He founded the IFP in 1975 as a national cultural movement that became a political force in what is now KwaZulu-Natal province, and his party was involved in bloody conflicts with the ANC in the 1980s and 1990s.
His last-minute decision to participate in the first post-apartheid elections in 1994 brought peace between the two parties. The vote brought the ANC and its leader, the late Nelson Mandela, to power after decades of white minority rule.
The Nelson Mandela Foundation said Buthelezi’s life intersected with Mandela’s at several points and that his legacy was “imposing and complex”.
“In many ways, the two leaders embodied an understanding of a reconciliation that did not require forgiveness, nor forgetting the past, nor even learning to like each other – it was simply about deciding to move forward together, The foundation reported this in a statement.
South Africa’s main opposition party, the Democratic Alliance (DA), described Buthelezi as a “great leader”.
“Prince Buthelezi was a giant in South Africa’s political landscape,” said DA leader John Steenhuisen.
Buthelezi grew up in a traditional household and spent his early years as a shepherd boy. In 1953 he was installed as acting head of the prominent Buthelezi clan and confirmed as leader four years later.
He was married to Irene Mzila, a nurse, who eschewed the polygamy followed by many Zulu leaders. They had three sons and four daughters.
ANC rivalry
Buthelezi was a champion of his people and a prominent figure in the fight against apartheid, but his rivalry with the ANC led to difficult days and much bloodshed before South Africa could elect its first black leader.
Critics called Buthelezi a “warlord,” but to his legion of followers in the rural Zulu heartland he was a visionary.
Ten years before the end of white rule in 1994, Buthelezi – dressed in leopard skins and brandishing a short silver-tipped stick – was a familiar face at rallies while Inkatha was embroiled in a conflict with the ANC.
About 20,000 people were killed and hundreds of thousands were driven from their homes as fighting raged in KwaZulu and in men’s hostels built to house migrant workers working in the gold mines near Johannesburg.
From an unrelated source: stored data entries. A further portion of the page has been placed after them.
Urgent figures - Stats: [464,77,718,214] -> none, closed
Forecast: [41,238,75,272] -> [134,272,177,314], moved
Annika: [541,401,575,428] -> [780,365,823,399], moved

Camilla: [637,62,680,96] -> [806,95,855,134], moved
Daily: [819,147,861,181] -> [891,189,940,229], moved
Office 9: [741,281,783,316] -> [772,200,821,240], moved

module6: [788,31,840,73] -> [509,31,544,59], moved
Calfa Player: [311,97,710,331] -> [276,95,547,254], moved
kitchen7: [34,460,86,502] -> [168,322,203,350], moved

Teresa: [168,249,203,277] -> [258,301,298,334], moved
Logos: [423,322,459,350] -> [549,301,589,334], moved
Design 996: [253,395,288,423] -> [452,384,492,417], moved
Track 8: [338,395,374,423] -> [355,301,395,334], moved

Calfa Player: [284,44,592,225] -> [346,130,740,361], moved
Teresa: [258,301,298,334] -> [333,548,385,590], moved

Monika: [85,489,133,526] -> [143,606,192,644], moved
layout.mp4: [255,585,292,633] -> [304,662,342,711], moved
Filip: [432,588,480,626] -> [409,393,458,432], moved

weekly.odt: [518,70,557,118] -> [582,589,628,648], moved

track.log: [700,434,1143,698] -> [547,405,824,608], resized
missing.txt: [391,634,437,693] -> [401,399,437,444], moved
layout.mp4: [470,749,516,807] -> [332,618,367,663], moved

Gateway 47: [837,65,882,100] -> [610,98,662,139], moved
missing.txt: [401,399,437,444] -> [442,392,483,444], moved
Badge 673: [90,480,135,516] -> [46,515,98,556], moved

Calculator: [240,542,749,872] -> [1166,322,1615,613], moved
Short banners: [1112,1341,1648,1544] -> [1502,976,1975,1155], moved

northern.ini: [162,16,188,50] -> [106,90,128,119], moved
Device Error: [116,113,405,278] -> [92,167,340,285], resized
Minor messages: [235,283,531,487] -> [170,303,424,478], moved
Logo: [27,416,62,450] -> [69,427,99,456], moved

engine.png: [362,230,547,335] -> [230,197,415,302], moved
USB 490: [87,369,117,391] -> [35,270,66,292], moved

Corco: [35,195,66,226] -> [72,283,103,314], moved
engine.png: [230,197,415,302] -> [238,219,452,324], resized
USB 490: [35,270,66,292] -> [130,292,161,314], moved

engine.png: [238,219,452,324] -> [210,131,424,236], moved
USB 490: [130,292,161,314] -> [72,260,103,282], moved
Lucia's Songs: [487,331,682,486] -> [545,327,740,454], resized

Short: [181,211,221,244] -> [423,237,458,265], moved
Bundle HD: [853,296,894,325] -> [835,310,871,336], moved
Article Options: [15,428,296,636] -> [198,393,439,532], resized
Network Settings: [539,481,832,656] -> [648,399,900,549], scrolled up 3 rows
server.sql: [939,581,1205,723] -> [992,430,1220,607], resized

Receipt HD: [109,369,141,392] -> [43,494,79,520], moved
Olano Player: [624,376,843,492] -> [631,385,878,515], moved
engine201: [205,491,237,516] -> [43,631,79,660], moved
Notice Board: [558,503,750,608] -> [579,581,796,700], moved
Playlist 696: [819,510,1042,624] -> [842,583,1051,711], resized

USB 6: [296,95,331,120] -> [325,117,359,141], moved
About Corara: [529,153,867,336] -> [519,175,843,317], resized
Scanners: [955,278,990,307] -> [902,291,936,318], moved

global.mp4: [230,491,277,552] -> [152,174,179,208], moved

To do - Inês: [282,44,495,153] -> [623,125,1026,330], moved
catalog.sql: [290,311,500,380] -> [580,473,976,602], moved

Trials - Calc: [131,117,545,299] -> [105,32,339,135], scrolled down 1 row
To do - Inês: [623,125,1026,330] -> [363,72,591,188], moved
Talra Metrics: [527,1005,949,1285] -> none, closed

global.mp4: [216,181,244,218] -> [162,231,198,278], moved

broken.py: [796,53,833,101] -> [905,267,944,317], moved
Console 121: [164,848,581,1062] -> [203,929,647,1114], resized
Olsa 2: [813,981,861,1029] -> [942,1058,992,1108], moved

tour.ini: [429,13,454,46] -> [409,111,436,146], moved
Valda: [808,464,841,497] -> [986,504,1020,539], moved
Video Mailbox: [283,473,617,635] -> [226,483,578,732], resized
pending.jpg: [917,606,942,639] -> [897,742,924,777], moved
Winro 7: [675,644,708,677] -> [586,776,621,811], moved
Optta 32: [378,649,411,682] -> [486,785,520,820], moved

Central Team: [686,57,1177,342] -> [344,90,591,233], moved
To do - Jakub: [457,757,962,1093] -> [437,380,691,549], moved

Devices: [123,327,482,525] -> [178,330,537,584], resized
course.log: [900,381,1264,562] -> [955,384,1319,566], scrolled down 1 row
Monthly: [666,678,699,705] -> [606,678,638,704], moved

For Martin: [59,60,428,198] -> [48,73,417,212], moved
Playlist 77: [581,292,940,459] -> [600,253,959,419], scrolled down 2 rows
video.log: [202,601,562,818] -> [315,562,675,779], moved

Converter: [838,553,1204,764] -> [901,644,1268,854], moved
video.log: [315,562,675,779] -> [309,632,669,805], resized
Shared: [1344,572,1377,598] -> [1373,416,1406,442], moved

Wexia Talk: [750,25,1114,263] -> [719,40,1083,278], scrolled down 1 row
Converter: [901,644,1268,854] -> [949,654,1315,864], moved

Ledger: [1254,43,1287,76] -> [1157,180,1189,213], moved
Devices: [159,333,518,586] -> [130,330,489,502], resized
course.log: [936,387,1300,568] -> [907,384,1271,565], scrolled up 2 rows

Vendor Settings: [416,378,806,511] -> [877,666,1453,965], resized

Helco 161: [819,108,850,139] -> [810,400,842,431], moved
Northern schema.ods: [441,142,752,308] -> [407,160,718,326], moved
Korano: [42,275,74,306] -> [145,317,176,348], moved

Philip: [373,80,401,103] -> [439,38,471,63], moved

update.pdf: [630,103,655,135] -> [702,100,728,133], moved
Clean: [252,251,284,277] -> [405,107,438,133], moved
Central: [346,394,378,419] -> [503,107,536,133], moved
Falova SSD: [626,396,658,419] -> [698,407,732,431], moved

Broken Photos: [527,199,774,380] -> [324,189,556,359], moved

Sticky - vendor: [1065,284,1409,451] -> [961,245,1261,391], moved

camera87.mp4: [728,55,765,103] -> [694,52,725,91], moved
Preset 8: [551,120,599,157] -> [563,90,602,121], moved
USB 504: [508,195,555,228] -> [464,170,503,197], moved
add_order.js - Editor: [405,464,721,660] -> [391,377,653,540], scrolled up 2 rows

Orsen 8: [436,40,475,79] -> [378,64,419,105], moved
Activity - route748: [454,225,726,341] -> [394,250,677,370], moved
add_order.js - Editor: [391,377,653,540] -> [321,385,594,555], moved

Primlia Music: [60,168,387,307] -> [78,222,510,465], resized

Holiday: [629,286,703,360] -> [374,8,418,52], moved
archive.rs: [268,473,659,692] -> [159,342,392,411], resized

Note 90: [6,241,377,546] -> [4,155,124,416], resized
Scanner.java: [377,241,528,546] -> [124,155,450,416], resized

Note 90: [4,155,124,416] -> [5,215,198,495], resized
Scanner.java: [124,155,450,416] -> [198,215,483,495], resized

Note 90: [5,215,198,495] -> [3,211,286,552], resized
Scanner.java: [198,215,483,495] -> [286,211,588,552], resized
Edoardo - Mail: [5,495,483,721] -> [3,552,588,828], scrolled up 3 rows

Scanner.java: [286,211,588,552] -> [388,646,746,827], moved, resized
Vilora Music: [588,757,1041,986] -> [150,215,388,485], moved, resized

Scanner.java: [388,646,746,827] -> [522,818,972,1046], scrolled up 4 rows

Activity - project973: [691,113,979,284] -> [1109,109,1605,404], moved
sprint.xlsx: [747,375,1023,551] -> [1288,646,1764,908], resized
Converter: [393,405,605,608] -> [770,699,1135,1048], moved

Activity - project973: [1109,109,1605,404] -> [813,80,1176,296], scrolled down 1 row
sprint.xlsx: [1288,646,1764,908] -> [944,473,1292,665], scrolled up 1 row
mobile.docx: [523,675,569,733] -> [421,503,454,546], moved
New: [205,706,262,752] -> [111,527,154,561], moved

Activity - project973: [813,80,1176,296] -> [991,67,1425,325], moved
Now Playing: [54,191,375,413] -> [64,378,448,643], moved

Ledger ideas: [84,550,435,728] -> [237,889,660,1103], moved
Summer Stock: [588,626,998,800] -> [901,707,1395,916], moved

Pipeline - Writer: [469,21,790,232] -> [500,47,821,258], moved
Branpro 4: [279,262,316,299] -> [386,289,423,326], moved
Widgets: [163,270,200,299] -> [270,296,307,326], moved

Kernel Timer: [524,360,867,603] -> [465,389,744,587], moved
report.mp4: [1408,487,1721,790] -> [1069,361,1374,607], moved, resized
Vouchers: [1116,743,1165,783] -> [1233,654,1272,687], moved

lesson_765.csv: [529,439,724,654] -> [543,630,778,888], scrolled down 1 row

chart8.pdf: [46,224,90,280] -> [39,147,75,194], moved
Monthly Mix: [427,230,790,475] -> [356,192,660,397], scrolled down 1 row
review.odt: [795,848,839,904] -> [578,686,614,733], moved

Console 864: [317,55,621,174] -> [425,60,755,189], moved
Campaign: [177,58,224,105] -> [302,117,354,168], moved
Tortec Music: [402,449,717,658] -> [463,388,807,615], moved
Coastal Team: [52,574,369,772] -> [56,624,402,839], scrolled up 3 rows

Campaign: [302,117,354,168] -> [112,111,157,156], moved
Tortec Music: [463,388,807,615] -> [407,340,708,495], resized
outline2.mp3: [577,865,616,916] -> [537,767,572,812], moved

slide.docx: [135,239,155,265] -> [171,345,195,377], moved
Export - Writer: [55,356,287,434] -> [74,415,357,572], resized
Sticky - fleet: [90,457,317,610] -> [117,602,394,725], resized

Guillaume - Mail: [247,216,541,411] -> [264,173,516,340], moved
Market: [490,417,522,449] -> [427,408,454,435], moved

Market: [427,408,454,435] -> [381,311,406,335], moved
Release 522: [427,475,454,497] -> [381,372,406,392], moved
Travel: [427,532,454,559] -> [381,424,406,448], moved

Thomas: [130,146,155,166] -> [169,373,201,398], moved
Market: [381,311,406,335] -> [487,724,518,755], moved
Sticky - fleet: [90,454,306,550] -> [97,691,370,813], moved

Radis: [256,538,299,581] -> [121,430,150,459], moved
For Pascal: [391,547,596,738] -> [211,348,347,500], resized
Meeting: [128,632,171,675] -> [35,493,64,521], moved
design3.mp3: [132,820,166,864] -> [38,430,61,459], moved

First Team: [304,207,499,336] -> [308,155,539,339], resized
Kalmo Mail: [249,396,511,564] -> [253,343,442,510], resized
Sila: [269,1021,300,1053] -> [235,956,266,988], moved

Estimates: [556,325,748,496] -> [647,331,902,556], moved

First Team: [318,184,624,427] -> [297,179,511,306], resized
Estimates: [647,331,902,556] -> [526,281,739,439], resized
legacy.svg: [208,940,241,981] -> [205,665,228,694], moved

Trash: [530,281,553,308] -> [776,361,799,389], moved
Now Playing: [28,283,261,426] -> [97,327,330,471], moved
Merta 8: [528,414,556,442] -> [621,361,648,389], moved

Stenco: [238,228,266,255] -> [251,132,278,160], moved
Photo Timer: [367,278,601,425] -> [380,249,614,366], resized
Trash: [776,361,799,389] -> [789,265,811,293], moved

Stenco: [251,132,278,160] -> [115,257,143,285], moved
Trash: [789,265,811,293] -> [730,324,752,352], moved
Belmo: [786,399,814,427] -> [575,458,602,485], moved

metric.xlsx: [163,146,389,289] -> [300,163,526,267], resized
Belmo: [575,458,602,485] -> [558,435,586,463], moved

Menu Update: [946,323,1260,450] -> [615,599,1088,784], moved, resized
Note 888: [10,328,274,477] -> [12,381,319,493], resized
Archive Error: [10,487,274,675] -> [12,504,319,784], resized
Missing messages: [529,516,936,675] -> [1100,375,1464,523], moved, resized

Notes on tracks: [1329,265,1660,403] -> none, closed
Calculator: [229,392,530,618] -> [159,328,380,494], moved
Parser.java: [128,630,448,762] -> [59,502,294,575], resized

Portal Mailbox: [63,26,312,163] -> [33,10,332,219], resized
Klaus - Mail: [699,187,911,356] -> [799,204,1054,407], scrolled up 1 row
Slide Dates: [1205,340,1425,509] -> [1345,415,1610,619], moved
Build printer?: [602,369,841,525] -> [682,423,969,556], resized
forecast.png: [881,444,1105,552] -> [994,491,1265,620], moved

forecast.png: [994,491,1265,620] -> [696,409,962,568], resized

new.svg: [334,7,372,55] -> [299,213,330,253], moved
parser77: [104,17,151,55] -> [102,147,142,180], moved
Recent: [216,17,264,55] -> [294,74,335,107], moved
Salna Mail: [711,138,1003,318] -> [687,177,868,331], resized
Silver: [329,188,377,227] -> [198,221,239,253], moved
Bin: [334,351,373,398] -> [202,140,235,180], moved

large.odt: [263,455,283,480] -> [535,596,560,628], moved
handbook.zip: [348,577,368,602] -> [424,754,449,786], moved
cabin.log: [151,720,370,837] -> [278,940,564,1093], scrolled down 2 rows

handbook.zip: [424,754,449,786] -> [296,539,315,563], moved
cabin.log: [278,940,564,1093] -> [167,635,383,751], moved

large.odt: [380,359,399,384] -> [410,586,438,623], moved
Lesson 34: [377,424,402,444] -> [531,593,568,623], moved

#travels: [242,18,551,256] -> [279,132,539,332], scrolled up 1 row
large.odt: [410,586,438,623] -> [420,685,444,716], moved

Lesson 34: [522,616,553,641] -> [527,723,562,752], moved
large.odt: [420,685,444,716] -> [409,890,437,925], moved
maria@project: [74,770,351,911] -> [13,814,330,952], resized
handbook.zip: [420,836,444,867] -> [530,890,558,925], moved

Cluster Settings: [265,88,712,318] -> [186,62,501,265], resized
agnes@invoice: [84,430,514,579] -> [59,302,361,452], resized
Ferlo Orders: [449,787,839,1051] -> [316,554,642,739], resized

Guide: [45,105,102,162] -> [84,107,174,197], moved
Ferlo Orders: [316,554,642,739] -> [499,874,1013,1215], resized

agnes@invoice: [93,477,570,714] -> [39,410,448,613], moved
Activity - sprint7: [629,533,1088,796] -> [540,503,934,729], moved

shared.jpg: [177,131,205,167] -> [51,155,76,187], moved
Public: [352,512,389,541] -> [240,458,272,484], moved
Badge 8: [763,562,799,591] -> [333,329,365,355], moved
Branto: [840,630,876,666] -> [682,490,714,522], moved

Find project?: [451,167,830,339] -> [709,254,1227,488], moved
The price of peace was Buthelezi’s participation in a unity government as Minister of the Interior – a ministry that under his watch became a byword for corruption and incompetence.
“It’s not pleasant, it’s not easy for me. It is not easy for President Thabo Mbeki either [Mandela’s successor] to have me and my colleagues in the cabinet. We did it to end a low-intensity civil war,” Buthelezi told Reuters in an interview in July 2003.
He also took on other roles outside politics.
Buthelezi played his own great-grandfather, King Cetshwayo, in the 1964 film Zulu, which immortalized the 1879 defense of Rorke’s Drift by British troops against thousands of Zulu warriors, but also spread the image of the Zulus as mighty warriors beyond South Africa.
Long-winded speeches
Longevity marked his political career. Only in 2019 did he step down as leader of the IFP at the age of 90. Long-winded speeches were a Buthelezi trademark. Delivered in Zulu or English, they could continue for hours.
Buthelezi attended the Black University of Fort Hare from 1948 to 1950, joined the ANC Youth League and rubbed shoulders in lecture halls with many of the movement’s future leaders. He was deported because of his political activities there.
His political power would be forged in KwaZulu ‘Bantustan’, one of the so-called self-governing homelands based on tribalism – islands of rural poverty where most black South Africans were literally confined under apartheid.
Buthelezi, a Zulu chief, became chief minister of KwaZulu in the 1970s, where he attempted a delicate balancing act: refusing outright independence and criticizing Pretoria’s racial policies, while still playing a role in the homeland’s farce.
It was too much for the ANC, whose exile leaders tried to woo him throughout the 1970s before giving up in the face of opposition to what was seen as Buthelezi’s collaboration with the apartheid regime.